Aşkın divanında meramını bir bade gibi içmiş
Melekelerini kaybetmiş noksan noksan ufalanıyor şair
Kafiyeleri birbirinden uzak kelimeleri anlama gafleti yordu onu Dinlenesi tuttu nefes aldı, yarınlar yokmuş gibi yazdı yazdı teneşiri oydu, ölümü tattı, ruhu daha diri.
Musallası yaşken devasını sordu pirine
Sırrına ermişti, makbulüydü, beklemeye koyuldu
Kırkını bekledi şair diriyken kendine susamıştı canına değil
Ruhunu zehirlemesi gerekirdi onu yaptı, bel kemiğinden bir kadın peyda etti.

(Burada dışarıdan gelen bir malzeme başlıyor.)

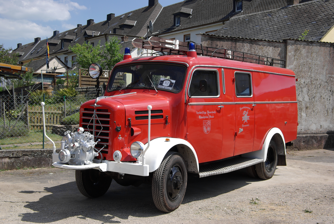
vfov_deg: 30.9
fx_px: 404
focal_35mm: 44
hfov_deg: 44.9
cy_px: 112
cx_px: 167
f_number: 11
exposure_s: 1/180
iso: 100
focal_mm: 29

Her şey zıddına münasiptir desturuyla kötüye rağmen iyiyi düşledi, iyiyi bekledi.
Bir kadından bahseder oldu artık yazdıklarında, iki oldu, iki kere düşündü iki kere yazar çizer oldu.
Zordu çünkü bir bedeni iki kişi devşirmek.

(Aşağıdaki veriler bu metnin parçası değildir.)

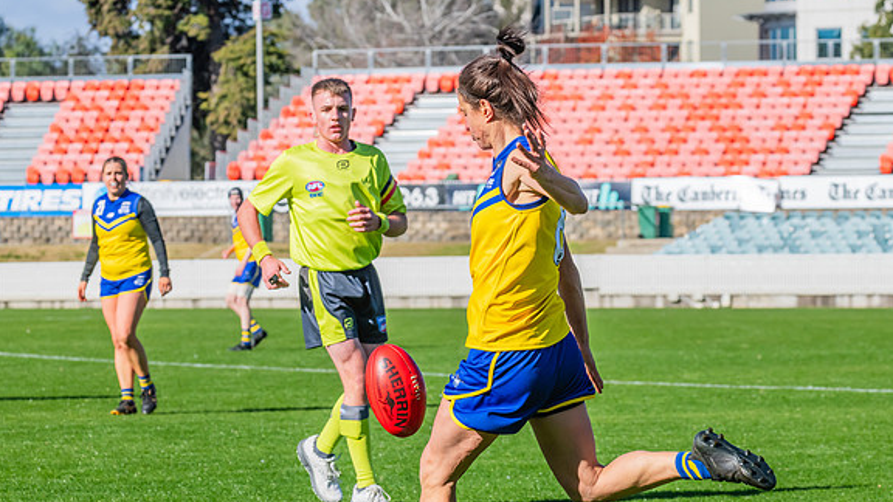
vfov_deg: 6.5
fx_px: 4404
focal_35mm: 186
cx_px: 458
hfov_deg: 11.6
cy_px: 268
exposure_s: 1/1250
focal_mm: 170
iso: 800
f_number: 13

Gaflet kötüydü gaflete düştü, içindeki oyuğu büyüttü hatta o kadar büyüttü ki mezarına denkti açtığı o müzmin kuyu.
Mah Leyla'sı geldi hatırına ışıltısında büyüdü.
Şairin kelimelerine fısıldadı, ruhundan bir esameydi
nefesi.
Yekpare sözcükler bir daha peydah oldu, tasviri murtazaya erişmişti, sözcükleri ilahi meddinden "Elif" gibi büyüdü içi.
Otuz dokuzuncu gününe yaklaşıyor, tamamlıyor kırkını
Azâzîl'le son bir hasbihali, düşünde yarattığı ölüm birazdan onu yakıp kavuracak,
sonsuzluk yolculuğu aşk gemisinde son dalgasına boyun eğiyor gemisi.
Oysa o hâlâ kendi çölünde
soğuktu, bedeni gibi.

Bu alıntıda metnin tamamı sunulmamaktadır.